Let’s build a rough intuition for this phenomena. Suppose the classes are linearly separable (they nearly are). Even after SGD is able to separate the classes, the weight vector will continue to update in order to maximize the margins. Even if all of the classifications are correct, the loss can still be pushed further down by increasing the confidence. In this regime the gradient is dominated by the most difficult points that lie near the boundary, the so called support vectors (we saw a similar phenomenon in Section 1.2). When run for a long time SGD converges on the “maximum margin hyperplane” for the weights that a support vector machine would find, and gives rise to the template like weights that we see. Adam updates, by contrast, effectively happen in a transformed space where the coordinates are rescaled by the time dependent average of the second moment.
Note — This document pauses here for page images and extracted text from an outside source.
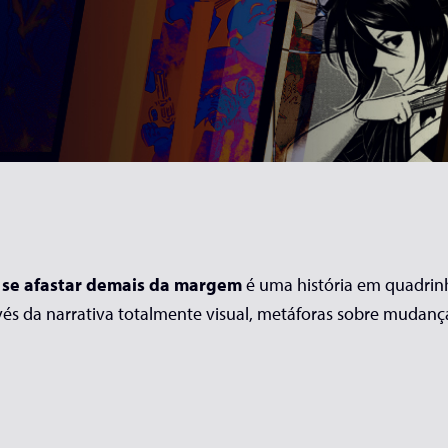
 se afastar demais da margem
é uma história em quadrin
través da narrativa totalmente visual, metáforas sobre mudan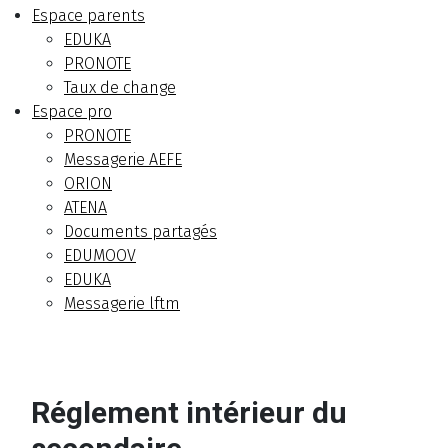
Espace parents
EDUKA
PRONOTE
Taux de change
Espace pro
PRONOTE
Messagerie AEFE
ORION
ATENA
Documents partagés
EDUMOOV
EDUKA
Messagerie lftm
Réglement intérieur du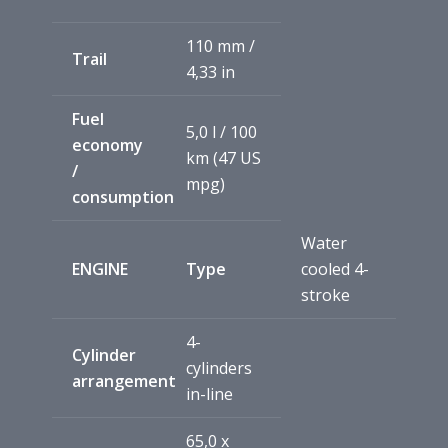
110 mm /
Trail
4,33 in
Fuel
5,0 l / 100
economy
km (47 US
/
mpg)
consumption
Water
ENGINE
Type
cooled 4-
stroke
4-
Cylinder
cylinders
arrangement
in-line
65,0 x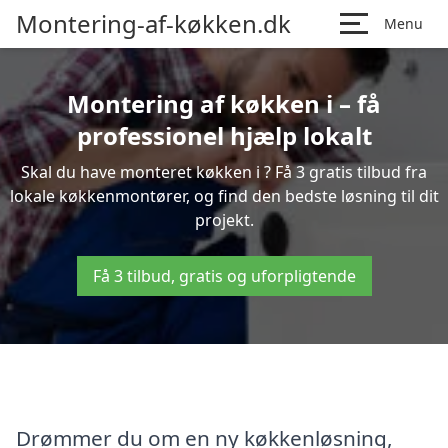
Montering-af-køkken.dk
Menu
Montering af køkken i – få
professionel hjælp lokalt
Skal du have monteret køkken i ? Få 3 gratis tilbud fra
lokale køkkenmontører, og find den bedste løsning til dit
projekt.
Få 3 tilbud, gratis og uforpligtende
Drømmer du om en ny køkkenløsning,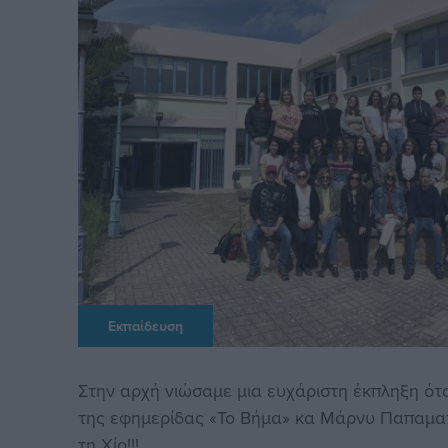
Εκπαίδευση
Στην αρχή νιώσαμε μια ευχάριστη έκπληξη ό
της εφημερίδας «Το Βήμα» κα Μάρνυ Παπαματ
τη Χίο!!!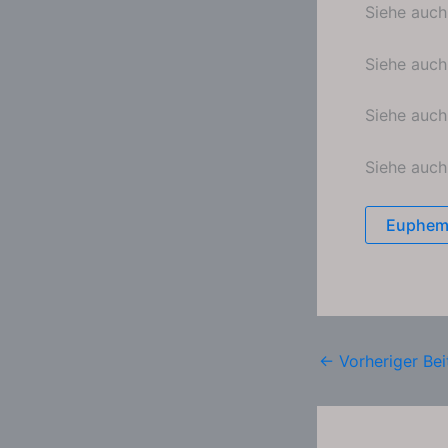
Siehe auc
Siehe auc
Siehe auc
Siehe auc
Euphem
←
Vorheriger Bei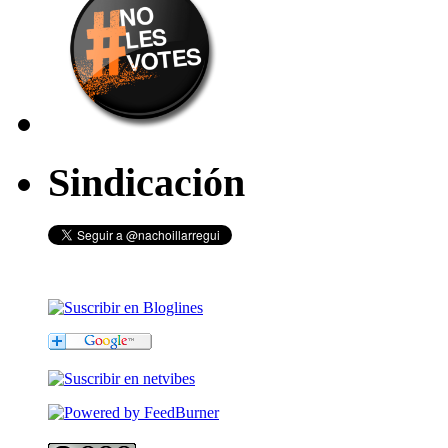
Sindicación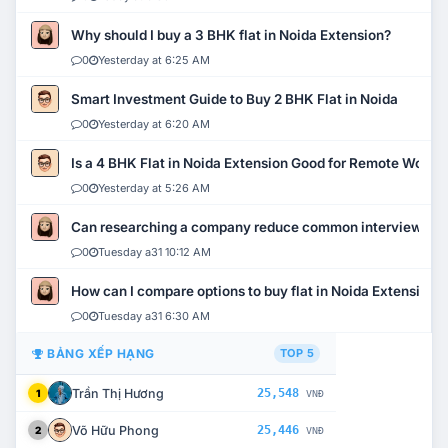
Why should I buy a 3 BHK flat in Noida Extension?
0
Yesterday at 6:25 AM
Smart Investment Guide to Buy 2 BHK Flat in Noida
0
Yesterday at 6:20 AM
Is a 4 BHK Flat in Noida Extension Good for Remote Work?
0
Yesterday at 5:26 AM
Can researching a company reduce common interview mi
0
Tuesday a31 10:12 AM
How can I compare options to buy flat in Noida Extension?
0
Tuesday a31 6:30 AM
BẢNG XẾP HẠNG
TOP 5
Trần Thị Hương
25,548
1
VNĐ
Võ Hữu Phong
25,446
2
VNĐ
The maximum margin hyperplane in this space is distributed more broadly across the weight vector and encodes complex correlations between pixels in the class. This is all very hand wavy, and should not be taken too seriously. The important point to take away is that we should not neccesarily jump to accept the optimizer that gives the lowest train loss.
4 Closing Thoughts
It is tempting to think that an ML problem is specified completely by the architecture, loss function, and training dataset. The “correct” solution is the unique absolute minimum of the loss function and the only point of interest in parameter space. I think a more fitting perspective is that the entire loss landscape tells you something interesting about the problem at hand. This is supported by the interpretation of a loss function as a negative log-likelihood or posterior. Samples from a distribution over parameter space tell us much more than the mode of said distribution. Optimization is the theory of how we interact with this entire landscape: what regions do we deem important? What geometries are difficult to handle? SGD gives us implicit regularization by adding noise, and brings training closer to Bayesian sampling. Momentum smooths trajectories by effectively applying a low pass filter on gradient dynamics. RMSProp shapes geometry by rescaling the coordinates of parameter space. And finally Adam combines all of these ideas into one neat package. This does not mean Adam is necessarily the best optimizer, but it does have a lot of tricks up it’s sleeve. The important point is to not take your optimizer (or anything) for granted, and always have in mind the inductive bias you carry from the particular method you have chosen to explore parameter space.